**Given information**
++++++++++
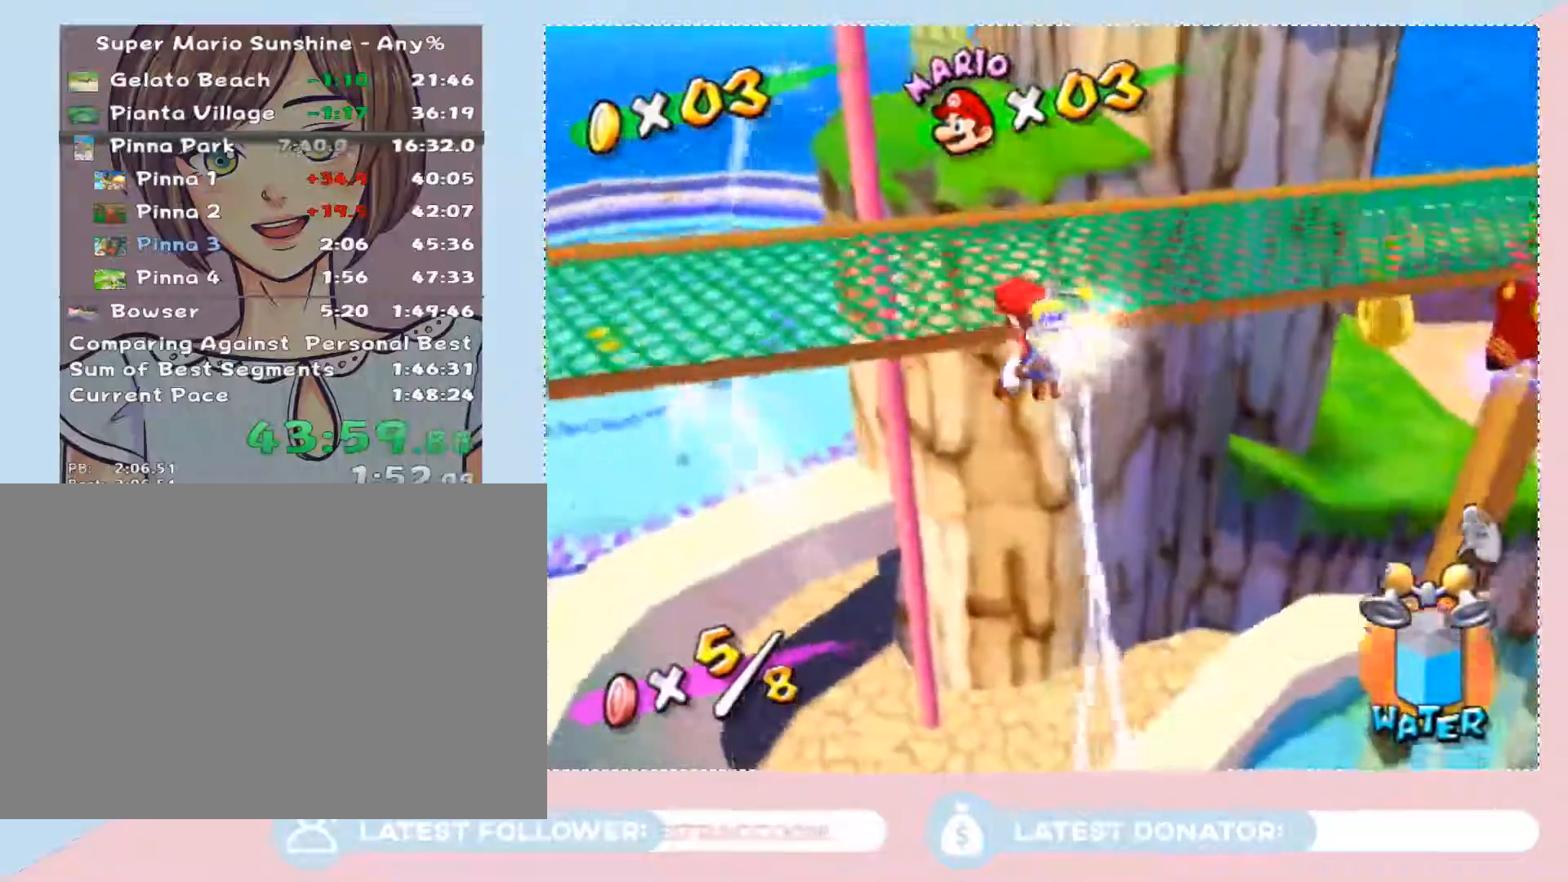
{"buttons": [], "left_stick": "center", "right_stick": "center", "events": [[283, "left_stick", "center"], [367, "right_stick", "center"]]}
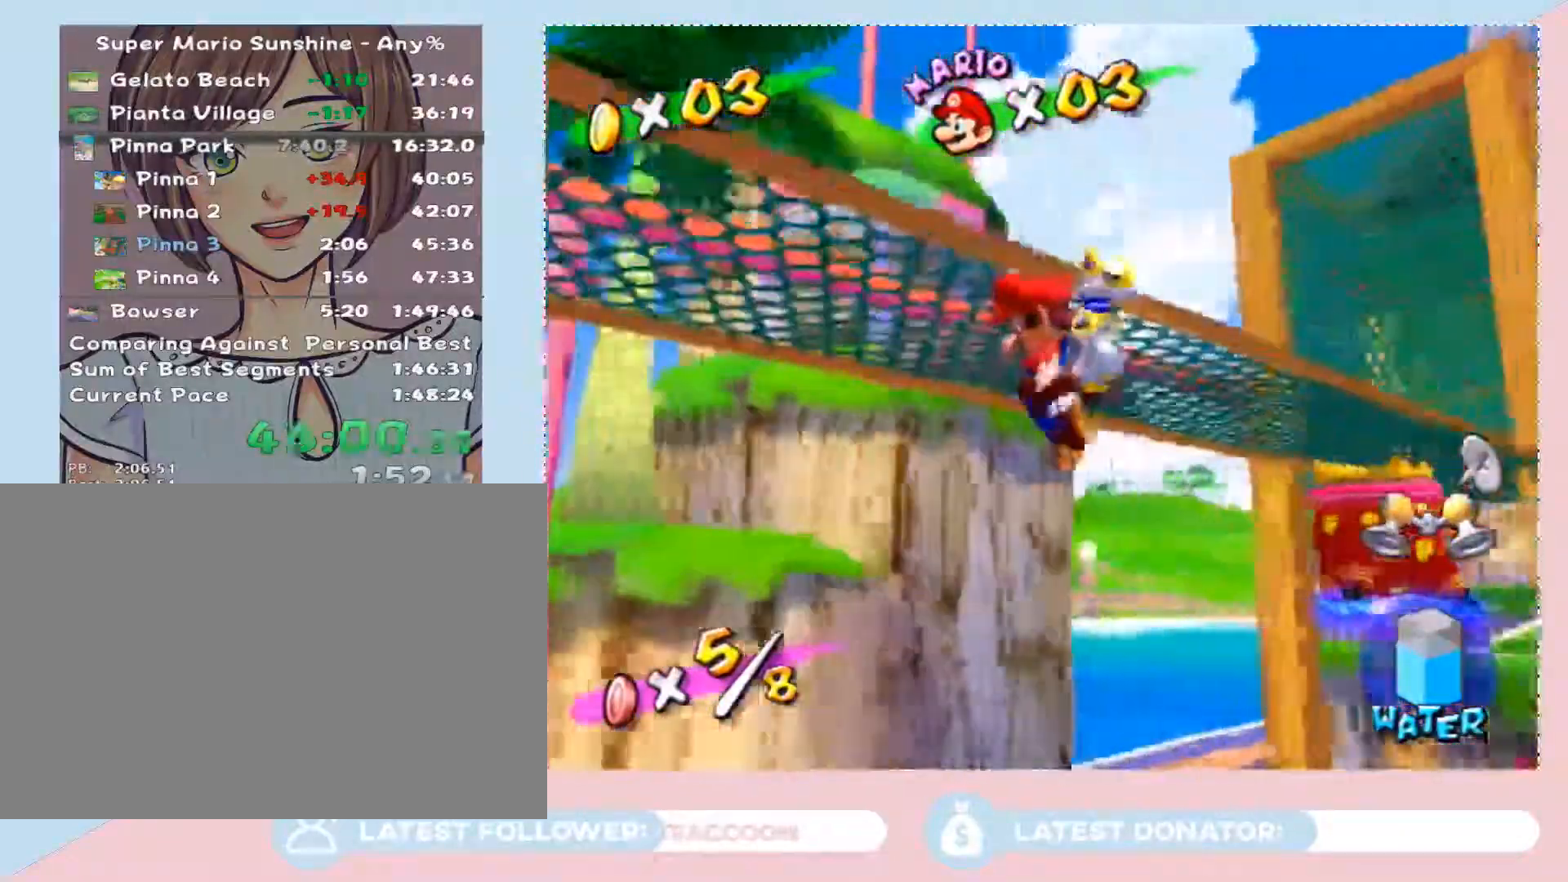
{"buttons": [], "left_stick": "center", "right_stick": "center", "events": [[200, "A", "down"], [383, "A", "up"]]}
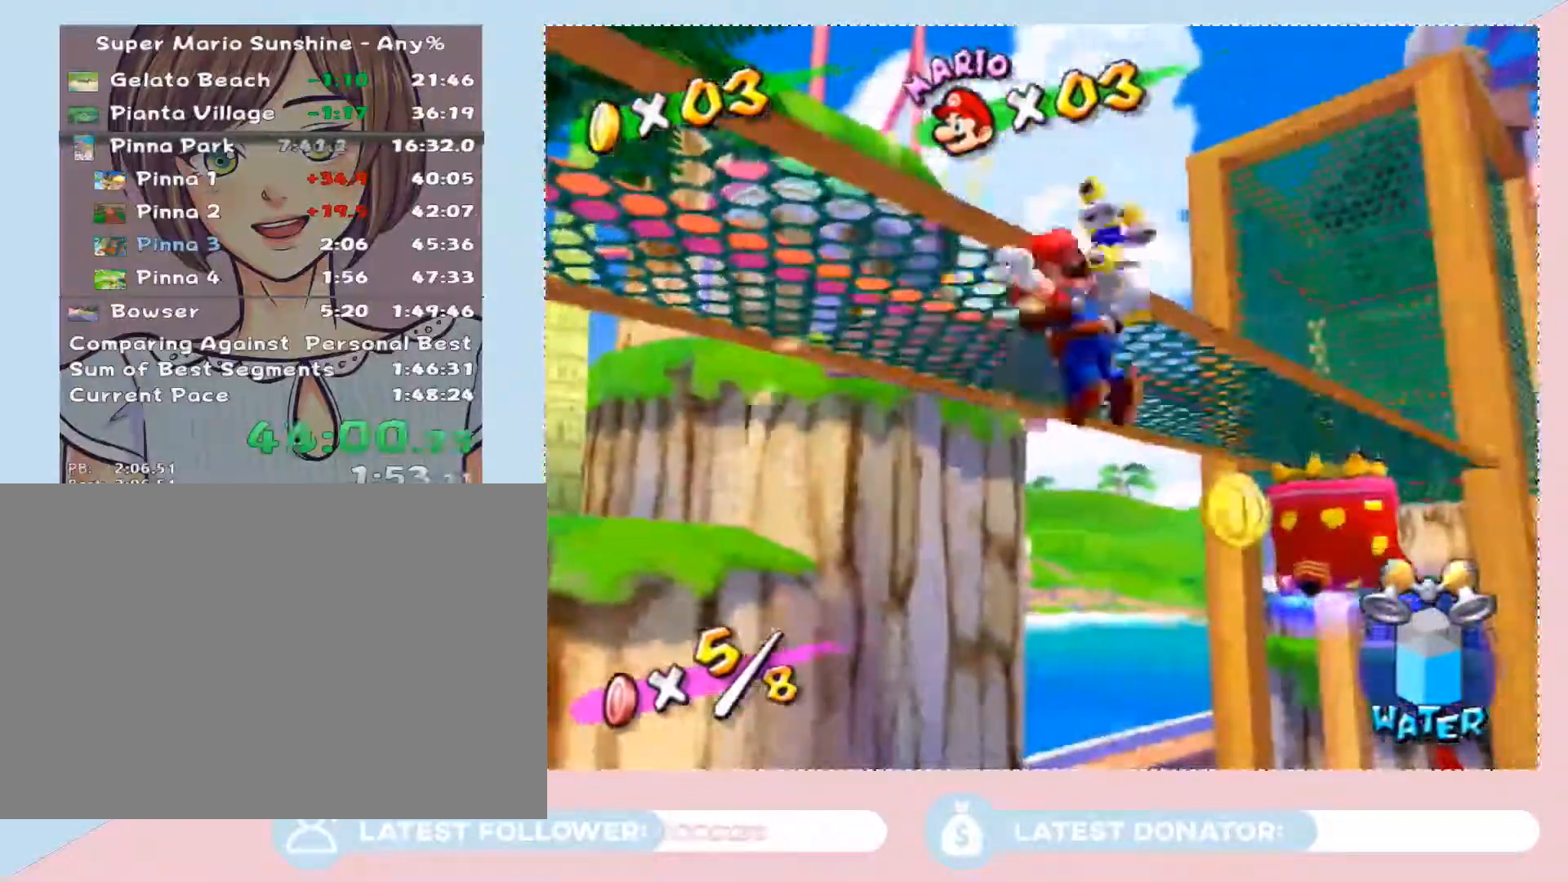
{"buttons": [], "left_stick": "down-right", "right_stick": "center", "events": [[283, "B", "down"], [350, "B", "up"], [383, "left_stick", "down-right"]]}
++++++++++
**Exercise details**
Please keep every line of the data the same when you reproduce it, and keep every picture out.

**Answer to this problem**
{"buttons": [], "left_stick": "center", "right_stick": "center", "events": [[283, "left_stick", "center"], [367, "right_stick", "center"]]}
{"buttons": [], "left_stick": "center", "right_stick": "center", "events": [[200, "A", "down"], [383, "A", "up"]]}
{"buttons": [], "left_stick": "down-right", "right_stick": "center", "events": [[283, "B", "down"], [350, "B", "up"], [383, "left_stick", "down-right"]]}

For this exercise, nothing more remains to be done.